**Action item**
Return, from the listing that follows, each line containing the word "lines".

**The data**
--- --- ---
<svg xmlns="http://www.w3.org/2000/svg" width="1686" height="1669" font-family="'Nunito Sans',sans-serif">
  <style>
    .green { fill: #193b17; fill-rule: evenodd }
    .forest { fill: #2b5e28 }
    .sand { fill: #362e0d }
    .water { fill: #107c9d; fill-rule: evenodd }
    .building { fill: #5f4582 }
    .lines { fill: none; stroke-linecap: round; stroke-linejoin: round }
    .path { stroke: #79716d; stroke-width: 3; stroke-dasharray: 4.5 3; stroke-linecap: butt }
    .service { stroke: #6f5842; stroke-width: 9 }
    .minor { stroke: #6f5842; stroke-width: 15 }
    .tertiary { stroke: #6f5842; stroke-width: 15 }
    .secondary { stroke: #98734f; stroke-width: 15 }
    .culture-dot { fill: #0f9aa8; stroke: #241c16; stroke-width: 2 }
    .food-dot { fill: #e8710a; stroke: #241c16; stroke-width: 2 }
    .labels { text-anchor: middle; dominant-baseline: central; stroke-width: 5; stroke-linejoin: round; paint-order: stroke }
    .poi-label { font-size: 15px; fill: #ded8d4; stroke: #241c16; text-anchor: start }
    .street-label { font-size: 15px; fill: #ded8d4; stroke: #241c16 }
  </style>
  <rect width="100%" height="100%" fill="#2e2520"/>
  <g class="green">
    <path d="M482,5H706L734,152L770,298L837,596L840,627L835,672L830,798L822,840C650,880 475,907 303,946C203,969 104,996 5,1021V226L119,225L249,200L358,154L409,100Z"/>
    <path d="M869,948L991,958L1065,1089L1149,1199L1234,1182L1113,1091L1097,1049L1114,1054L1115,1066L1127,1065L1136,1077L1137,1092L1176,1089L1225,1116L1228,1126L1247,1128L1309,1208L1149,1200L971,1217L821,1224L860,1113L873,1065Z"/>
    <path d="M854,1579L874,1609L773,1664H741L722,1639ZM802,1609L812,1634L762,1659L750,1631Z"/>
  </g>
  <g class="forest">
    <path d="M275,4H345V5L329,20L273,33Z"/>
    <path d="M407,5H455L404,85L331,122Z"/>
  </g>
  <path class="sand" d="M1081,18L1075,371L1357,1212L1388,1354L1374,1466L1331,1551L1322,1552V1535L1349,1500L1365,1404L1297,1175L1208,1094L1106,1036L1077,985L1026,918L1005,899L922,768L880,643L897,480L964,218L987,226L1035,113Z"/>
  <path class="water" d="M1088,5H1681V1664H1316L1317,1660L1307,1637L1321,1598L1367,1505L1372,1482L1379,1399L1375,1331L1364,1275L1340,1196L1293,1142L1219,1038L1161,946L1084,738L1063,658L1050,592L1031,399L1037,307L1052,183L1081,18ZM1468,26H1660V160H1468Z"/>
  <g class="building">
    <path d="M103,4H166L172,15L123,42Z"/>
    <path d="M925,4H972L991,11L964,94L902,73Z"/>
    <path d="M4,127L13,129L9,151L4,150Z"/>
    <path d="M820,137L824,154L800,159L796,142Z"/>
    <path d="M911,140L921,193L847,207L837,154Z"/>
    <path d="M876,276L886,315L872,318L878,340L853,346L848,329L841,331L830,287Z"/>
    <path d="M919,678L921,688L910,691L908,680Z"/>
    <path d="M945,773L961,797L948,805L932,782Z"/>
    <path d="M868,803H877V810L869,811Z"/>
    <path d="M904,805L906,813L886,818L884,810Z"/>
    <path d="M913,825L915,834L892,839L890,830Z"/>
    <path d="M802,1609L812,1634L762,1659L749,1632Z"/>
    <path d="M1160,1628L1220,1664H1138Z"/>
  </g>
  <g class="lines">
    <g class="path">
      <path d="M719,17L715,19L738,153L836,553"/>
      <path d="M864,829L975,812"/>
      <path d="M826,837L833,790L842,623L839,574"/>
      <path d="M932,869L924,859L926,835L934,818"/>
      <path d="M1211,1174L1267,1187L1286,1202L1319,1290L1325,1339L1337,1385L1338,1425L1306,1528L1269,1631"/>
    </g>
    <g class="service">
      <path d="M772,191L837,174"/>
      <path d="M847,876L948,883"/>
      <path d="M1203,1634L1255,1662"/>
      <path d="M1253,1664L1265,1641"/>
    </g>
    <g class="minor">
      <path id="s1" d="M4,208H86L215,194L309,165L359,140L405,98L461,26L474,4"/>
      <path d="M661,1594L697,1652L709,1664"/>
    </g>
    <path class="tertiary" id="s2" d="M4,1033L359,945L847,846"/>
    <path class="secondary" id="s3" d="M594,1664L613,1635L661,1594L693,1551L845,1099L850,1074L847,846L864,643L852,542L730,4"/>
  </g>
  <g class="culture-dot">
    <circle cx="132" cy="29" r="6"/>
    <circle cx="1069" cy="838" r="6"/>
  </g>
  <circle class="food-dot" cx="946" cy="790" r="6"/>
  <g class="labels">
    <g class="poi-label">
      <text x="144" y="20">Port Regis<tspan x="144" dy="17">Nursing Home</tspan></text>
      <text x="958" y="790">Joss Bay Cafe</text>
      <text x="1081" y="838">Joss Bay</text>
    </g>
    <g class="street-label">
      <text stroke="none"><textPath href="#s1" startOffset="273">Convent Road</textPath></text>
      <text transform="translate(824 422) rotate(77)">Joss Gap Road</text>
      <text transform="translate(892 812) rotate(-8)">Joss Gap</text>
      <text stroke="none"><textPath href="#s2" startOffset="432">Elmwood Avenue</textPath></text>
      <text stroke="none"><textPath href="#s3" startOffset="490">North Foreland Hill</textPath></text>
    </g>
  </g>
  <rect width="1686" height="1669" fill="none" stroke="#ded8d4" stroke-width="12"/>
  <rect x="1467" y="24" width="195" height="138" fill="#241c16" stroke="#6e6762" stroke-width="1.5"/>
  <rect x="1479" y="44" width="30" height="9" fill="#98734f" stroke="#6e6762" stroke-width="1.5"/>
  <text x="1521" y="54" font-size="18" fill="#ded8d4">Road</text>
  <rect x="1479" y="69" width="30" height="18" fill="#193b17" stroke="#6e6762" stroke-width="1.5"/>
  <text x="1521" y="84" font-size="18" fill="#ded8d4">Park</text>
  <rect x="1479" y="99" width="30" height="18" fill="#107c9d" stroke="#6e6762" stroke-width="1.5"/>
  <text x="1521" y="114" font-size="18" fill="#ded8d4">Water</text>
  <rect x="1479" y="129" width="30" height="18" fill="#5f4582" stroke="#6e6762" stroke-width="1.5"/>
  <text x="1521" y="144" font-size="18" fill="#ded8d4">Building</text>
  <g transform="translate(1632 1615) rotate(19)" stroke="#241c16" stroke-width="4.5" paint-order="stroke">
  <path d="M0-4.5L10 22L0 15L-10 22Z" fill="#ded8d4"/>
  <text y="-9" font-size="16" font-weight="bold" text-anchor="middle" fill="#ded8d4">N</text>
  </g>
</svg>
--- --- ---
**Your solution**
    .lines { fill: none; stroke-linecap: round; stroke-linejoin: round }
  <g class="lines">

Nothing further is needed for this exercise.